Man­che (Ober-)Verwaltungsgerichte spre­chen aktu­ell Abschie­bungs­ver­bo­te für poten­ti­ell Betrof­fe­ne aus. Bei­spiels­wei­se hat im Dezem­ber 2020 der Ver­wal­tungs­ge­richts­hof Baden-Würt­tem­berg auf Grund der ver­hee­ren­den wirt­schaft­li­chen Fol­gen der Covid-19-Pan­de­mie in Afgha­ni­stan sei­ne Recht­spre­chung in Bezug auf Abschie­bungs­ver­bo­te für jun­ge allein­ste­hen­de jun­ge Män­ner nach § 60 Abs. 5 Auf­enthG i.V.m. Art. 3 EMRK modi­fi­ziert. Galt zuvor, dass bei die­ser Per­so­nen­grup­pe »beson­de­re, indi­vi­du­ell erschwe­ren­de Umstän­de« hin­zu­kom­men muss­ten, um ein Abschie­bungs­ver­bot aus­spre­chen zu kön­nen, gilt jetzt umge­kehrt, dass die hohen Anfor­de­run­gen des Abschie­bungs­ver­bots regel­mä­ßig erfüllt sind, wenn »kei­ne beson­de­ren begüns­ti­gen­den Umstän­de« vor­lie­gen. Sol­che könn­ten zum Bei­spiel ein hin­rei­chend trag­fä­hi­ges fami­liä­res oder sozia­les Netz­werk sein, nach­hal­ti­ge finan­zi­el­le oder mate­ri­el­le Unter­stüt­zung durch Drit­te oder ein aus­rei­chen­des vor­han­de­nes Ver­mö­gen. Der VGH Baden-Würt­tem­berg geht davon aus, dass selbst eine beson­de­re Belast­bar­keit, Durch­set­zungs­fä­hig­keit oder fach­li­che Qua­li­fi­ka­tio­nen ohne die genann­ten begüns­ti­gen­den Umstän­de Betrof­fe­ne nicht in die Lage ver­set­zen wür­den, in Afgha­ni­stan ihren Lebens­un­ter­halt »zumin­dest am Ran­de des Exis­tenz­mi­ni­mums nach­hal­tig zu sichern«. Er stützt sich dabei auf ein Gut­ach­ten von Eva-Catha­ri­na Schwö­rer, in wel­chem die­se zu dem Schluss kam: »Für abge­scho­be­ne Afgha­nen aus Euro­pa war es bereits vor COVID-19 ohne finan­zi­el­le Hil­fen sehr schwer, in Afgha­ni­stan ihren Lebens­un­ter­halt auf lega­le Wei­se zu bestrei­ten.
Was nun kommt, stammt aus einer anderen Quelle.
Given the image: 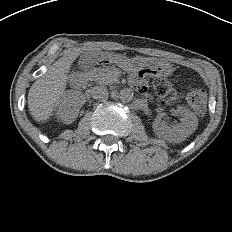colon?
I'll return each mask as SVG.
<instances>
[{
    "label": "colon",
    "instance_id": "1",
    "mask_svg": "<svg viewBox=\"0 0 232 232\" xmlns=\"http://www.w3.org/2000/svg\"><path fill=\"white\" fill-rule=\"evenodd\" d=\"M154 88L160 98H175V91L170 80L162 73L154 76ZM187 99L191 107L198 114H204L206 109V94L201 87H192L188 92Z\"/></svg>",
    "mask_w": 232,
    "mask_h": 232
}]
</instances>
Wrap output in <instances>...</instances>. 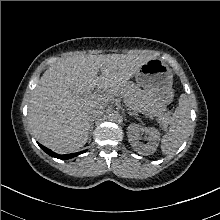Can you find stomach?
I'll return each instance as SVG.
<instances>
[{
	"instance_id": "obj_1",
	"label": "stomach",
	"mask_w": 220,
	"mask_h": 220,
	"mask_svg": "<svg viewBox=\"0 0 220 220\" xmlns=\"http://www.w3.org/2000/svg\"><path fill=\"white\" fill-rule=\"evenodd\" d=\"M139 87L144 89L139 105L134 109L150 112L154 106H166L173 101V74L161 59L153 58L144 63L135 74Z\"/></svg>"
}]
</instances>
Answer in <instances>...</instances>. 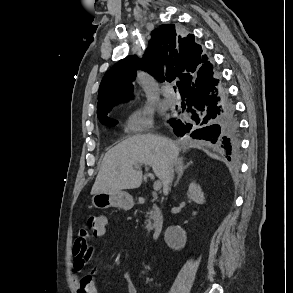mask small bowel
I'll return each mask as SVG.
<instances>
[{"mask_svg":"<svg viewBox=\"0 0 293 293\" xmlns=\"http://www.w3.org/2000/svg\"><path fill=\"white\" fill-rule=\"evenodd\" d=\"M105 235L106 228L101 234L94 236L104 237ZM92 238L93 235H91L88 231L81 229L78 232L74 245L72 267L74 271V282L77 288V293H99L92 275L86 274L80 276L95 253V248L89 245V241ZM123 280L126 284V293H139L137 287L132 281V274L130 272H125L123 274Z\"/></svg>","mask_w":293,"mask_h":293,"instance_id":"1","label":"small bowel"}]
</instances>
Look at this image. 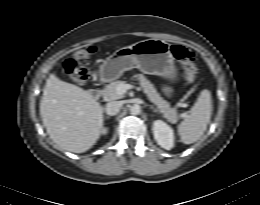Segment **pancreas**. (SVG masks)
Listing matches in <instances>:
<instances>
[{
  "label": "pancreas",
  "mask_w": 260,
  "mask_h": 205,
  "mask_svg": "<svg viewBox=\"0 0 260 205\" xmlns=\"http://www.w3.org/2000/svg\"><path fill=\"white\" fill-rule=\"evenodd\" d=\"M139 84L143 89L144 93L147 95L148 99L156 105L159 112H161L164 118L171 123H175L178 120V114L175 108L170 106V103L165 101L160 94L157 92L154 85L143 75L139 74L137 76ZM126 84L125 81H114L106 85L101 91L103 98L107 101L116 100L123 97V95L118 94L117 87L119 85Z\"/></svg>",
  "instance_id": "cf45deb5"
}]
</instances>
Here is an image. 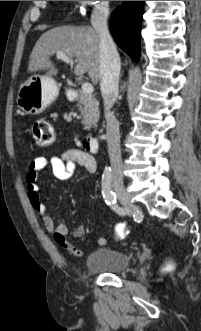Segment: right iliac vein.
Segmentation results:
<instances>
[{
  "label": "right iliac vein",
  "mask_w": 201,
  "mask_h": 331,
  "mask_svg": "<svg viewBox=\"0 0 201 331\" xmlns=\"http://www.w3.org/2000/svg\"><path fill=\"white\" fill-rule=\"evenodd\" d=\"M113 187L121 204L126 208V210H128V212H130L133 208V205L129 200L123 182L120 179H115L113 181Z\"/></svg>",
  "instance_id": "right-iliac-vein-1"
}]
</instances>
Mitt­ler­wei­le grenzt dies an Unmög­lich­keit«. Vie­le der von den monat­li­chen Sam­mel­ab­schie­bun­gen Betrof­fe­nen befin­den sich in einer ent­spre­chen­den Situa­ti­on, da sie in Afgha­ni­stan nicht über ein unter­stüt­zungs­be­rei­tes und –fähi­ges  fami­liä­res oder sozia­les Netz­werk oder über finan­zi­el­le Res­sour­cen verfügen.